Distributional Reinforcement Learning with Quantile Regression
Hi, what does the "u" means in the following code snippets? It seems that the "u" is not defined in the code? Thanks!
huber_loss = 0.5 * u.abs().clamp(min=0.0, max=k).pow(2) huber_loss += k * (u.abs() - u.abs().clamp(min=0.0, max=k)) quantile_loss = (tau - (u < 0).float()).abs() * huber_loss
I think probably it should be something like:
u = dist - expected_quant
After adding u = dist - expected_quant
TypeError Traceback (most recent call last)

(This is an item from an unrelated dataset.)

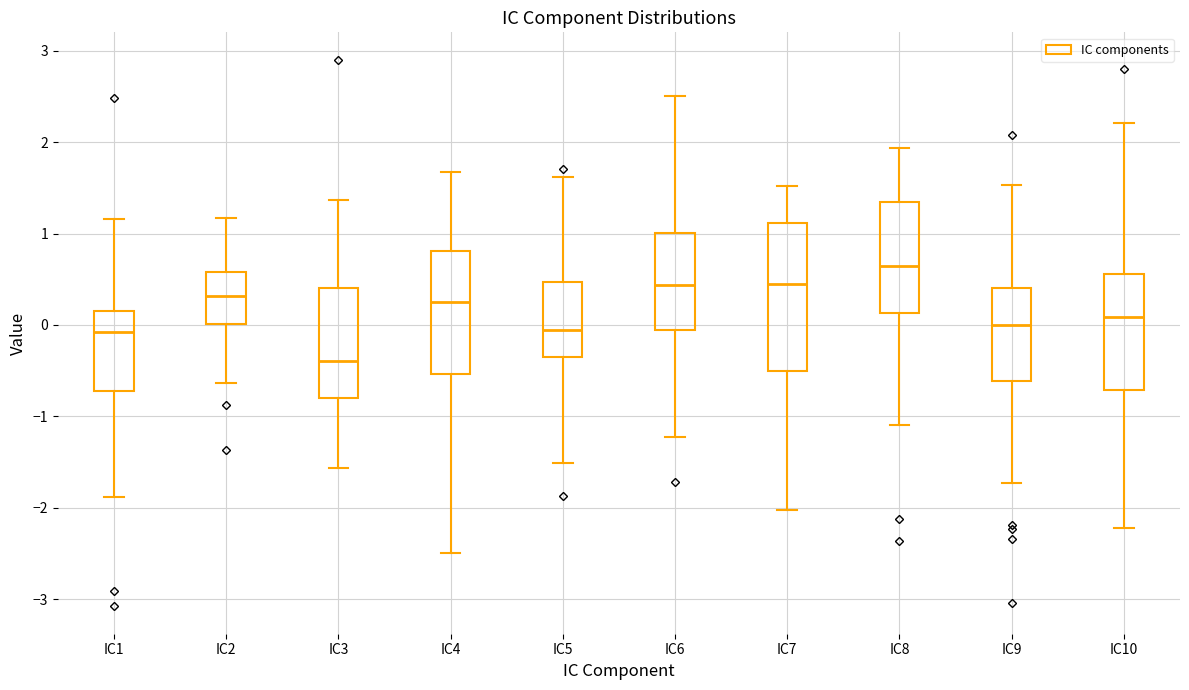

Where does the lower whisker of the box for IC8 end on the y-axis? The values are not printed on the chart, so give them approximately, as read against the axis.

-1.1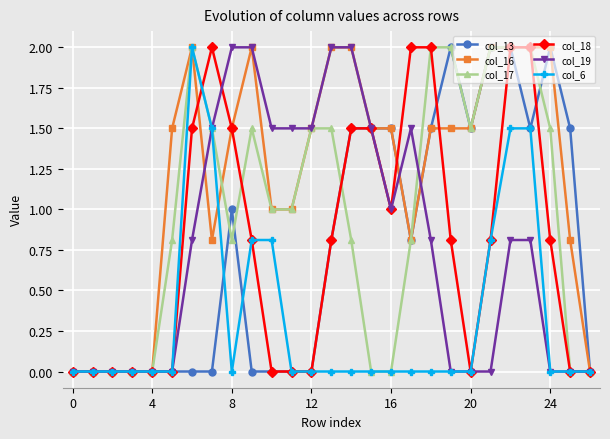

True or false: col_6 has more than 0 points higher than both neighbors.

True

/home/--/anaconda2/envs/tensorflow4/lib/python2.7/site-packages/torch/tensor.pyc in sub(self, other) 310 311 def sub(self, other): --> 312 return self.sub(other) 313 314 def rsub(self, other):
TypeError: sub received an invalid combination of arguments - got (Variable), but expected one of:
- (float value) didn't match because some of the arguments have invalid types: (Variable)

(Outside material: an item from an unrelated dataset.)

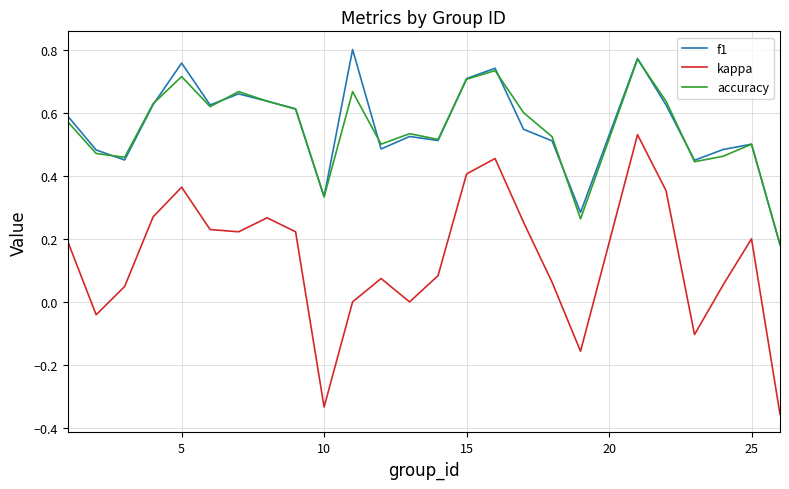

True or false: f1 and kappa cross at least once.

False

- (torch.FloatTensor other) didn't match because some of the arguments have invalid types: (Variable)
- (float value, torch.FloatTensor other)
Should be something like:
u = expected_dist.t().unsqueeze(-1) - dist
loss = self.huber(u) * (self.tau.view(1, -1) - (u.detach() < 0).float()).abs()
loss = loss.mean(1).sum()
When I last looked at this it ran after converting to a variable: u=expected_quant-dist huber_loss = 0.5 * u.abs().clamp(min=0.0, max=k).pow(2) huber_loss += k * (u.abs() - u.abs().clamp(min=0.0, max=k)) quantile_loss = (autograd.Variable(tau.cuda()) - ((u < 0).float())).abs() * (huber_loss) loss = (quantile_loss.sum() / num_quant)
Friend, this a question.
It confused me.